Supplied text:
Disillusioned with Humanity?

7 02 2013

Disillusioned with Humanity?

Job’s wisdom came with an interview with God. I often think how different we would all be if we each had ‘an interview with God’ and would thus be able to realise how great He is and how small we are, but it’s not like that. It seems that the Lord in His wisdom allows us to go our own way but then He either brings or allows (and there is room for debates in individual occurrences) things to cross our lives that make us question the views that we had of ourselves as almost divine-like beings.

But real life for us begins when we proceed along, to use a picture that Jemima Khan has recently used in respect to her attitude to Julian Assange over the principles of WikiLeaks, “a journey of admiration to demoralisation”.  So much of the time we live with self-admiration but we only come to a place of reality when we become demoralised over what we are really like. Then we come to God for help.

Our society in the UK is going through a journey from admiration to demoralisation. We, as a society at least, abandoned God back in the last quarter of the twentieth century and became a self-admiring society that, free from its religious shackles, could now grow up and reach its full potential. Yet the truth is that in any and every area of our society over the last ten years we have been found to be drastically wanting and demoralisation is setting in.

Being cut free from the strictures of absolute morality, government authorities and media, all made up of self-admiring individuals, have opened the doors to liberal freedoms –  but these chickens are now coming home to roost.

Data records:
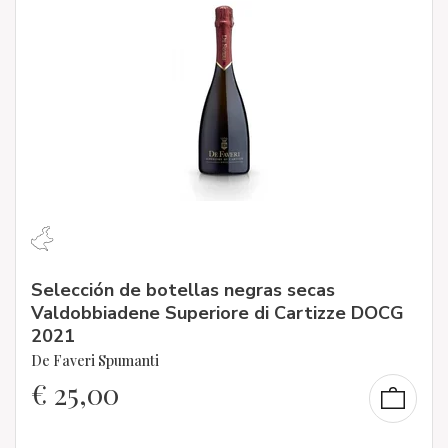
Selección de botellas negras secas
Valdobbiadene Superiore di Cartizze DOCG
2021
De Faveri Spumanti
€
25,00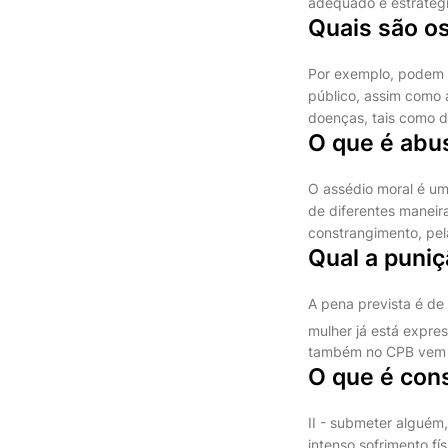
adequado e estratégi
Quais são os
Por exemplo, podem c
público, assim como 
doenças, tais como de
O que é abu
O assédio moral é um
de diferentes maneira
constrangimento, pel
Qual a puniç
A pena prevista é de 
mulher já está expres
também no CPB vem re
O que é cons
II - submeter alguém
intenso sofrimento fí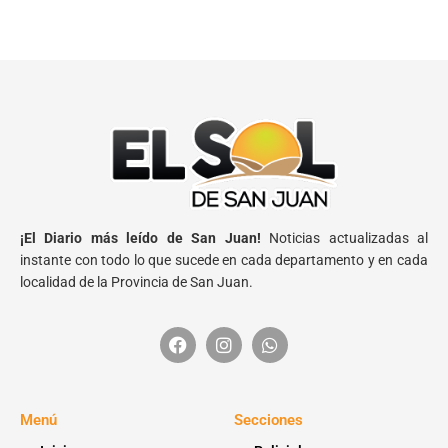
¡El Diario más leído de San Juan!
Noticias actualizadas al
instante con todo lo que sucede en cada departamento y en cada
localidad de la Provincia de San Juan.
Menú
Secciones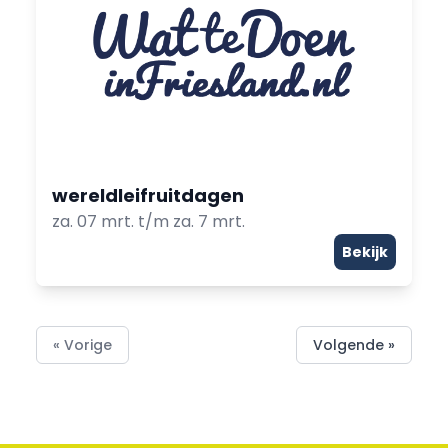
wereldleifruitdagen
za. 07 mrt. t/m za. 7 mrt.
Bekijk
« Vorige
Volgende »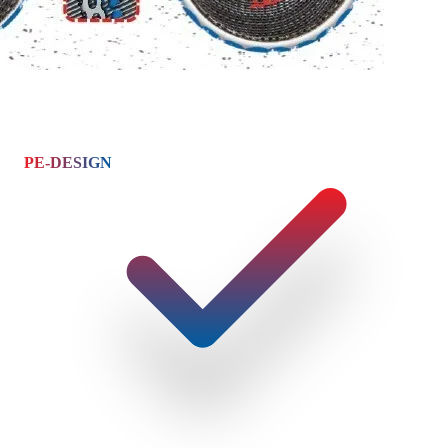
PE-DESIGN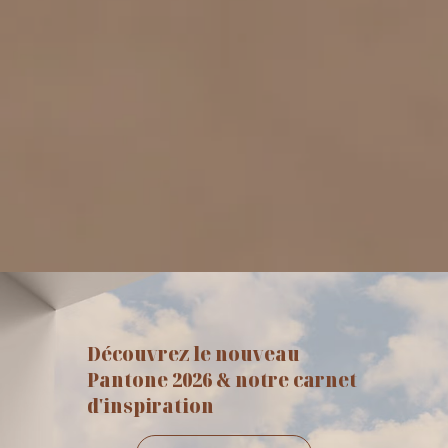
Découvrez le nouveau
Pantone 2026 & notre carnet
d'inspiration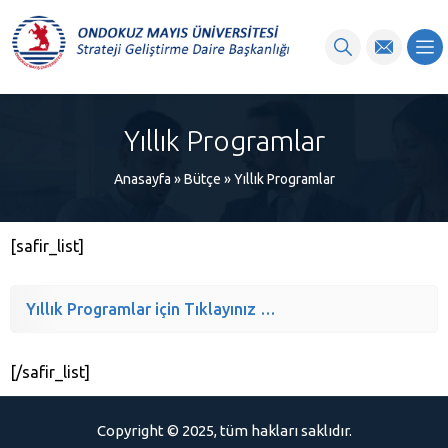
content
Yıllık Programlar
Anasayfa
»
Bütçe
»
Yıllık Programlar
[safir_list]
Yıllık Programlar için Tıklayınız …
[/safir_list]
Copyright © 2025, tüm hakları saklıdır.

Apply what you read:
**1)** Using the post on disillusionment with humanity, answer these:
(a) What does the post say came with Job's wisdom?
(b) Whose attitude to Julian Assange does the post cite?
(c) When does the post say society in the UK abandoned God?
**2)** Decide whether each statement agrees with the post on disillusionment with humanity, and quote the words that settle it:
(a) Over the last ten years, UK society has been found wanting in every area.
(b) Each of us has had an interview with God.
(c) People come to God for help while they are still admiring themselves.

Replies:
**1)**
(a) An interview with God.
(b) Jemima Khan's.
(c) Back in the last quarter of the twentieth century.

**2)**
(a) Yes: "in any and every area of our society over the last ten years we have been found to be drastically wanting"
(b) No: "if we each had ‘an interview with God’" … "but it’s not like that"
(c) No: "we only come to a place of reality when we become demoralised over what we are really like. Then we come to God for help."